[Stored entries]
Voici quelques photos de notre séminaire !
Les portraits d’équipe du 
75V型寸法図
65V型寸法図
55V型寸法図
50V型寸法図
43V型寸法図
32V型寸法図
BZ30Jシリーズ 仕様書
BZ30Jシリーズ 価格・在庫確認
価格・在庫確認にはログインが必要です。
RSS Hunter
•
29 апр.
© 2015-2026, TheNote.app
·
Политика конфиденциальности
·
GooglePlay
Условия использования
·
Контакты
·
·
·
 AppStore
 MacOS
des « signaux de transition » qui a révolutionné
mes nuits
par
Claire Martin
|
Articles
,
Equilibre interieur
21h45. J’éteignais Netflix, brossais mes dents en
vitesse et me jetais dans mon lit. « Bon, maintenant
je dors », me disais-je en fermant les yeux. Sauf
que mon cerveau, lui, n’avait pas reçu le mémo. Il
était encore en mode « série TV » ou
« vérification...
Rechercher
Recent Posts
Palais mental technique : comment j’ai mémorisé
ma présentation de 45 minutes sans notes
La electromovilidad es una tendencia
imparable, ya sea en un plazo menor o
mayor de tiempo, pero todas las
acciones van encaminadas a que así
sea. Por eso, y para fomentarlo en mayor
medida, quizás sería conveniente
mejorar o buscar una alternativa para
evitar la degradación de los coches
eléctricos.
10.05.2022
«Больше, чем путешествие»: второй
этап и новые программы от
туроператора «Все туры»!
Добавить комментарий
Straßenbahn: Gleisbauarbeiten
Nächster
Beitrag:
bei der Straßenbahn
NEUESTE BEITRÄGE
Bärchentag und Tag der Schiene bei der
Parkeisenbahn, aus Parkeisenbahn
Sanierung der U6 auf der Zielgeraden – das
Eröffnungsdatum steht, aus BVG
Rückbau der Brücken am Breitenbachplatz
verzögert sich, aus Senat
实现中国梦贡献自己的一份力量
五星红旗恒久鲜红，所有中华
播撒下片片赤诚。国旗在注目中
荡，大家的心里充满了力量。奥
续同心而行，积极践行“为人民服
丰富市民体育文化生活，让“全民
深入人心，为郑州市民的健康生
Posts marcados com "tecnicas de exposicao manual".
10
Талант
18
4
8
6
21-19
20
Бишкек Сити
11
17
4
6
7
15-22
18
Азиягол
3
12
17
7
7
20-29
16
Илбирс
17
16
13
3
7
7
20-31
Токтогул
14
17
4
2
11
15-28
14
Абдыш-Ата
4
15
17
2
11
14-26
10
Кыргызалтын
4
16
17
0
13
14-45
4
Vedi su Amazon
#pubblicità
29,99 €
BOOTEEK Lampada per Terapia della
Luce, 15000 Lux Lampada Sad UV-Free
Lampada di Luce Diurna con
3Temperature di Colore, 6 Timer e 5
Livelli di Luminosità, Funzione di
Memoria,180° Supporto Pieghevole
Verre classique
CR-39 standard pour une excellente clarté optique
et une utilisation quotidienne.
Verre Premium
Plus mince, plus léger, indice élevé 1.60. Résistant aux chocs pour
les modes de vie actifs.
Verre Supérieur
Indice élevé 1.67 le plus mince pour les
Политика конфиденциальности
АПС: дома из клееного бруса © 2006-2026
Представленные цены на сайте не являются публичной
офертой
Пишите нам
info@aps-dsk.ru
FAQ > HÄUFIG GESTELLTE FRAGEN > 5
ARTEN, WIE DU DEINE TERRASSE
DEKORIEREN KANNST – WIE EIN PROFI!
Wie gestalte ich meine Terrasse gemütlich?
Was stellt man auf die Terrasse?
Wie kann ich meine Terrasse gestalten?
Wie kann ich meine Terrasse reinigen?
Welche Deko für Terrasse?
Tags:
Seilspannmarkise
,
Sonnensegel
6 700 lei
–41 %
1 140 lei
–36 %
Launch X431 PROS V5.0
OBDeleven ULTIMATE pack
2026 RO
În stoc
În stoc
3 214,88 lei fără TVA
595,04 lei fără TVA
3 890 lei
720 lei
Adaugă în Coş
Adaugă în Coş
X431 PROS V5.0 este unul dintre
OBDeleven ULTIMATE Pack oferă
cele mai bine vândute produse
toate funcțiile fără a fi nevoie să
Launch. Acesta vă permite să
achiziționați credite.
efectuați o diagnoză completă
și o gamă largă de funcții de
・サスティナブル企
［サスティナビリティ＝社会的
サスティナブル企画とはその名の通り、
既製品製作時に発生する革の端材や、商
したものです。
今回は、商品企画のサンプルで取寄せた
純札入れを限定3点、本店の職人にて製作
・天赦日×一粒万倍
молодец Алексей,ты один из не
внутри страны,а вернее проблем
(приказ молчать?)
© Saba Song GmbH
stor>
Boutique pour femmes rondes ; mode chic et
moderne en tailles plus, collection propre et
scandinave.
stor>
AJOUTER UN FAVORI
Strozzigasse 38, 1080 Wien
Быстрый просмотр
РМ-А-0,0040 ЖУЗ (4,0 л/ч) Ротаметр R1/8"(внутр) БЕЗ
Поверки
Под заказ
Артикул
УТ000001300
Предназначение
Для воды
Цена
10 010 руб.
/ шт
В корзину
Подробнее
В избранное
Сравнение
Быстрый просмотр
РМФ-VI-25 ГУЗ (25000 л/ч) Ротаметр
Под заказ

## Work required
Write out the records again, exactly as given.

## Response to this exercise
Voici quelques photos de notre séminaire !
Les portraits d’équipe du 
75V型寸法図
65V型寸法図
55V型寸法図
50V型寸法図
43V型寸法図
32V型寸法図
BZ30Jシリーズ 仕様書
BZ30Jシリーズ 価格・在庫確認
価格・在庫確認にはログインが必要です。
RSS Hunter
•
29 апр.
© 2015-2026, TheNote.app
·
Политика конфиденциальности
·
GooglePlay
Условия использования
·
Контакты
·
·
·
 AppStore
 MacOS
des « signaux de transition » qui a révolutionné
mes nuits
par
Claire Martin
|
Articles
,
Equilibre interieur
21h45. J’éteignais Netflix, brossais mes dents en
vitesse et me jetais dans mon lit. « Bon, maintenant
je dors », me disais-je en fermant les yeux. Sauf
que mon cerveau, lui, n’avait pas reçu le mémo. Il
était encore en mode « série TV » ou
« vérification...
Rechercher
Recent Posts
Palais mental technique : comment j’ai mémorisé
ma présentation de 45 minutes sans notes
La electromovilidad es una tendencia
imparable, ya sea en un plazo menor o
mayor de tiempo, pero todas las
acciones van encaminadas a que así
sea. Por eso, y para fomentarlo en mayor
medida, quizás sería conveniente
mejorar o buscar una alternativa para
evitar la degradación de los coches
eléctricos.
10.05.2022
«Больше, чем путешествие»: второй
этап и новые программы от
туроператора «Все туры»!
Добавить комментарий
Straßenbahn: Gleisbauarbeiten
Nächster
Beitrag:
bei der Straßenbahn
NEUESTE BEITRÄGE
Bärchentag und Tag der Schiene bei der
Parkeisenbahn, aus Parkeisenbahn
Sanierung der U6 auf der Zielgeraden – das
Eröffnungsdatum steht, aus BVG
Rückbau der Brücken am Breitenbachplatz
verzögert sich, aus Senat
实现中国梦贡献自己的一份力量
五星红旗恒久鲜红，所有中华
播撒下片片赤诚。国旗在注目中
荡，大家的心里充满了力量。奥
续同心而行，积极践行“为人民服
丰富市民体育文化生活，让“全民
深入人心，为郑州市民的健康生
Posts marcados com "tecnicas de exposicao manual".
10
Талант
18
4
8
6
21-19
20
Бишкек Сити
11
17
4
6
7
15-22
18
Азиягол
3
12
17
7
7
20-29
16
Илбирс
17
16
13
3
7
7
20-31
Токтогул
14
17
4
2
11
15-28
14
Абдыш-Ата
4
15
17
2
11
14-26
10
Кыргызалтын
4
16
17
0
13
14-45
4
Vedi su Amazon
#pubblicità
29,99 €
BOOTEEK Lampada per Terapia della
Luce, 15000 Lux Lampada Sad UV-Free
Lampada di Luce Diurna con
3Temperature di Colore, 6 Timer e 5
Livelli di Luminosità, Funzione di
Memoria,180° Supporto Pieghevole
Verre classique
CR-39 standard pour une excellente clarté optique
et une utilisation quotidienne.
Verre Premium
Plus mince, plus léger, indice élevé 1.60. Résistant aux chocs pour
les modes de vie actifs.
Verre Supérieur
Indice élevé 1.67 le plus mince pour les
Политика конфиденциальности
АПС: дома из клееного бруса © 2006-2026
Представленные цены на сайте не являются публичной
офертой
Пишите нам
info@aps-dsk.ru
FAQ > HÄUFIG GESTELLTE FRAGEN > 5
ARTEN, WIE DU DEINE TERRASSE
DEKORIEREN KANNST – WIE EIN PROFI!
Wie gestalte ich meine Terrasse gemütlich?
Was stellt man auf die Terrasse?
Wie kann ich meine Terrasse gestalten?
Wie kann ich meine Terrasse reinigen?
Welche Deko für Terrasse?
Tags:
Seilspannmarkise
,
Sonnensegel
6 700 lei
–41 %
1 140 lei
–36 %
Launch X431 PROS V5.0
OBDeleven ULTIMATE pack
2026 RO
În stoc
În stoc
3 214,88 lei fără TVA
595,04 lei fără TVA
3 890 lei
720 lei
Adaugă în Coş
Adaugă în Coş
X431 PROS V5.0 este unul dintre
OBDeleven ULTIMATE Pack oferă
cele mai bine vândute produse
toate funcțiile fără a fi nevoie să
Launch. Acesta vă permite să
achiziționați credite.
efectuați o diagnoză completă
și o gamă largă de funcții de
・サスティナブル企
［サスティナビリティ＝社会的
サスティナブル企画とはその名の通り、
既製品製作時に発生する革の端材や、商
したものです。
今回は、商品企画のサンプルで取寄せた
純札入れを限定3点、本店の職人にて製作
・天赦日×一粒万倍
молодец Алексей,ты один из не
внутри страны,а вернее проблем
(приказ молчать?)
© Saba Song GmbH
stor>
Boutique pour femmes rondes ; mode chic et
moderne en tailles plus, collection propre et
scandinave.
stor>
AJOUTER UN FAVORI
Strozzigasse 38, 1080 Wien
Быстрый просмотр
РМ-А-0,0040 ЖУЗ (4,0 л/ч) Ротаметр R1/8"(внутр) БЕЗ
Поверки
Под заказ
Артикул
УТ000001300
Предназначение
Для воды
Цена
10 010 руб.
/ шт
В корзину
Подробнее
В избранное
Сравнение
Быстрый просмотр
РМФ-VI-25 ГУЗ (25000 л/ч) Ротаметр
Под заказ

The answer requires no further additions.